UNICA revela frustração com decisão dos EUA sobre biocombustíveis

Entidade diz que continuará desempenhando um papel ativo no processo regulatório do RFS

Cana e o combustível

Apesar de estar decepcionada com a decisão da  Agência de Proteção Ambiental Americana (em inglês, EPA), divulgada na última semana, de reduzir significativamente os volumes de biocombustíveis avançados do seu programa de Padrão de Combustíveis Renováveis (em inglês, Renewable Fuels Standard-RFS), os volumes de importação de biocombustíveis renováveis projetados para 2015, superior ao de 2014, e a projeção para 2016, bem acima de 2015, comparados à legislação original, foram considerados satisfatórios pela UNICA – União da Indústria de Cana-de-Açúcar.

“Essa demanda abre portas para o acesso permanente dos Estados Unidos ao etanol de cana-de-açúcar brasileiro, um dos biocombustíveis mais limpos comercialmente disponíveis hoje”, diz Elizabeth Farina, presidente da UNICA.

A EPA reconhece o etanol brasileiro como um biocombustível avançado, já que reduz os gases de efeito estufa em mais de 60% em relação à gasolina.

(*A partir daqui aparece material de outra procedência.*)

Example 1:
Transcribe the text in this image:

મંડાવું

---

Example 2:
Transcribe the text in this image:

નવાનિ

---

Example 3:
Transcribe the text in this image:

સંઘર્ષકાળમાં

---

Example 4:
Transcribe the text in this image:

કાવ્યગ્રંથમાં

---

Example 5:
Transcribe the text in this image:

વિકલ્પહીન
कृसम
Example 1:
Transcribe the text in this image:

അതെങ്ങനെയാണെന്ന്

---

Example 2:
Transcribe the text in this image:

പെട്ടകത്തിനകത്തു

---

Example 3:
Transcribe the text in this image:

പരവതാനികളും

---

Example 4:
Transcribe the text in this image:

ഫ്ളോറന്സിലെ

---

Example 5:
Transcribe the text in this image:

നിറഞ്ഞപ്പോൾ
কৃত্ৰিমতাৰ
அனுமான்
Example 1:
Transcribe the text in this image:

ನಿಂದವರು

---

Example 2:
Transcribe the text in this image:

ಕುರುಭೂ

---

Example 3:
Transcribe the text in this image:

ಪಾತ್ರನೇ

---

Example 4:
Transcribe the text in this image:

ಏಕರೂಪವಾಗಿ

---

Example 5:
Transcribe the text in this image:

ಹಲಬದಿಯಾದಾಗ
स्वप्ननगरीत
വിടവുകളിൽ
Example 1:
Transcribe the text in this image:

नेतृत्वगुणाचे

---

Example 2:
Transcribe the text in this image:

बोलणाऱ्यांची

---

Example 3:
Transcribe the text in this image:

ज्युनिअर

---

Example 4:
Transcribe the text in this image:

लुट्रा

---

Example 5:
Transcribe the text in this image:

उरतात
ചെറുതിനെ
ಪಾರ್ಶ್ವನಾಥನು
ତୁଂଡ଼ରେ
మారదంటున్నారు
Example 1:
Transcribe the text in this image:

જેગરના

“A participação do etanol brasileiro nos Estados Unidos ainda é modesta, mas tem capacidade para suprir o mercado norte-americano com combustível renovável limpo”, afirma Farina.

Nos últimos três anos, o Brasil exportou mais de 1 bilhão de galões ou aproximadamente 4 bilhões de litros de etanol para os Estados Unidos. Nesse período, o combustível brasileiro representou apenas 2% de todo combustível renovável consumido pelos americanos, mas forneceu quase 15% de toda a oferta de biocombustível avançado dos EUA.

A UNICA continuará desempenhando um papel ativo no processo regulatório do RFS, atuando como fonte de informação crível sobre a eficiência e a sustentabilidade do etanol de cana-de-açúcar. Da mesma forma, o Brasil continuará sendo um parceiro forte e confiável, ajudando os Estados Unidos a cumprir suas metas de energia limpa.